令和初審判 参院選4日公示 自民50議席割れば安倍政権退陣!?

[ 2019年7月4日 05:30 ]

 令和時代で初の国政選挙となる参院選(21日投開票)が4日、公示される。政権与党の自民党にとっては年金問題の暗雲がたちこめる中で迎えた鬼門の亥年(いどし)選挙で、注目されるのが安倍政権の勝敗ライン。結果次第では今後の政界の展開が変わってくる。

 自民党関係者は「今回は60議席に届かないんじゃないか。けっして楽勝ではないという見方が党内にある」と明かす。

 自民党は2013年の参院選では65議席を獲得し大勝。その後、他党や無所属から移籍した2人を加え、改選を迎えるのは67議席だ。「改憲勢力」が憲法改正案の発議に必要な3分の2を維持するには13年並みの自民大勝が必要だが、多くの自民党関係者は「ここから10議席は減るのでは」とみている。

 向かい風となったのは年金問題。6月に金融庁金融審議会が「夫婦で95歳まで生きるには年金以外に2000万円必要」という報告書を提出。その後、麻生太郎財務相が報告書の受け取りを拒否した対応などが批判され、6月15、16日に行われた共同通信の世論調査では、麻生氏の対応を「問題だ」とした回答が71・3%にも上った。外交でも思ったほどの成果をアピールできなかったことで票を減らすとの見方が強い。

 安倍晋三首相は3日に今回の獲得議席目標について「非改選議席も含めた過半数を自民、公明の与党で確保したい」と語った。非改選を含む参院定数245議席の過半数は123議席。

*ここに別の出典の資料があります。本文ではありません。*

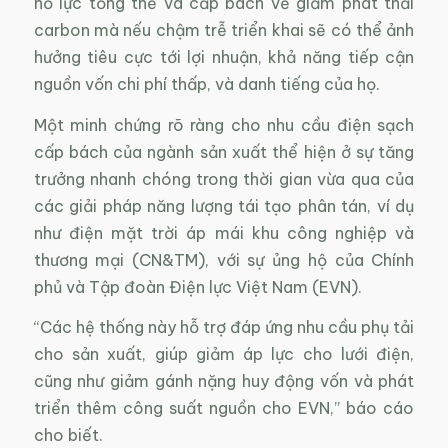
nỗ lực tổng thể và cấp bách về giảm phát thải
carbon mà nếu chậm trễ triển khai sẽ có thể ảnh
hưởng tiêu cực tới lợi nhuận, khả năng tiếp cận
nguồn vốn chi phí thấp, và danh tiếng của họ.
Một minh chứng rõ ràng cho nhu cầu điện sạch
cấp bách của ngành sản xuất thể hiện ở sự tăng
trưởng nhanh chóng trong thời gian vừa qua của
các giải pháp năng lượng tái tạo phân tán, ví dụ
như điện mặt trời áp mái khu công nghiệp và
thương mại (CN&TM), với sự ủng hộ của Chính
phủ và Tập đoàn Điện lực Việt Nam (EVN).
“Các hệ thống này hỗ trợ đáp ứng nhu cầu phụ tải
cho sản xuất, giúp giảm áp lực cho lưới điện,
cũng như giảm gánh nặng huy động vốn và phát
triển thêm công suất nguồn cho EVN,” báo cáo
cho biết.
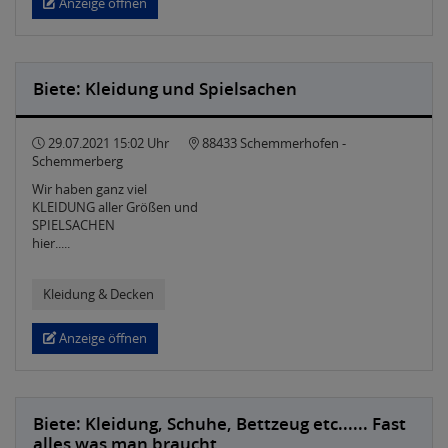
Anzeige öffnen
Biete: Kleidung und Spielsachen
29.07.2021 15:02 Uhr
88433 Schemmerhofen -
Schemmerberg
Wir haben ganz viel
KLEIDUNG aller Größen und
SPIELSACHEN
hier.....
Kleidung & Decken
Anzeige öffnen
Biete: Kleidung, Schuhe, Bettzeug etc...... Fast
alles was man braucht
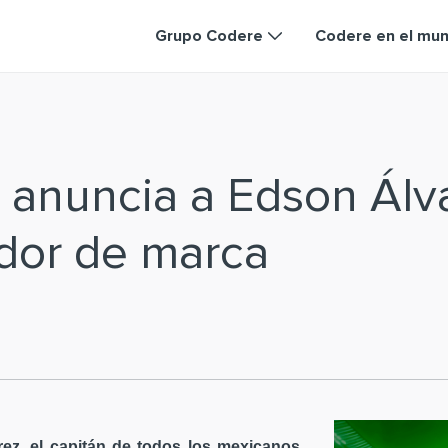
Grupo Codere
Codere en el mu
 anuncia a Edson Ál
dor de marca
ez, el capitán de todos los mexicanos,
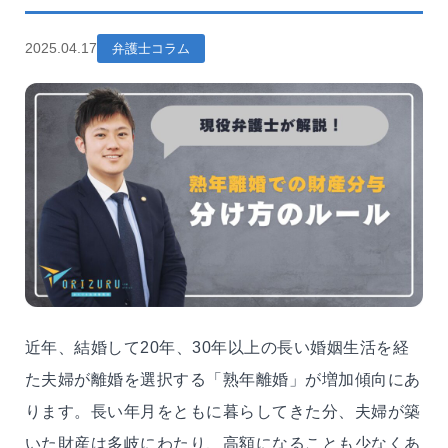
2025.04.17
弁護士コラム
近年、結婚して20年、30年以上の長い婚姻生活を経
た夫婦が離婚を選択する「熟年離婚」が増加傾向にあ
ります。長い年月をともに暮らしてきた分、夫婦が築
いた財産は多岐にわたり、高額になることも少なくあ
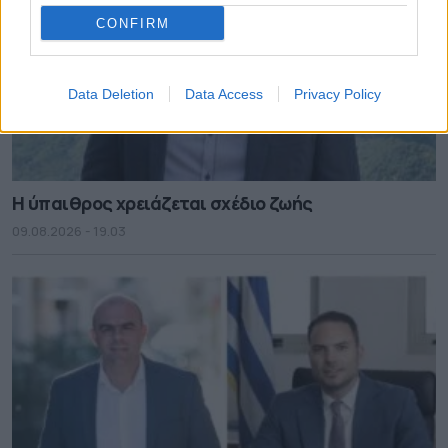
CONFIRM
Data Deletion
Data Access
Privacy Policy
Η ύπαιθρος χρειάζεται σχέδιο ζωής
09.08.2026 - 19.03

自公の非改選は70議席で、今回の選挙で53議席の獲得が必要だ。13年の参院選で11議席を獲得した公明は「今回も10~13議席は取るのでは」と政界ではみられており、自民は40~43議席で過半数に届く計算。永田町関係者は「低いラインを設定し、予防線を張った」と話している。

 「50議席を割った場合は退陣」との声も聞かれる。政治評論家の有馬晴海氏は「安倍政権にとって60を切るのは想定内。退陣は避けたいのであえて低めのラインを設定したのだろう」とみる。50議席割れの現実味について「3週間弱の選挙戦では候補や閣僚の失言、奇行など、どんな風が吹くかわからない」とした。

 自民党内では票の目減りを食い止めるため、“麻生氏隠し”がささやかれ始めた。地方の自民党陣営からは「麻生さんが来ると年金問題を思い出すので、街頭には来ないでほしい」と語る。07年の参院選大敗は、第1次安倍政権退陣のきっかけとなった。今回も、結果によってはポスト安倍争いの激化必至。11月下旬には、戦前の桂太郎内閣の2886日を超える“史上最長政権”となる安倍政権にとって大きな意味を持つ選挙となる。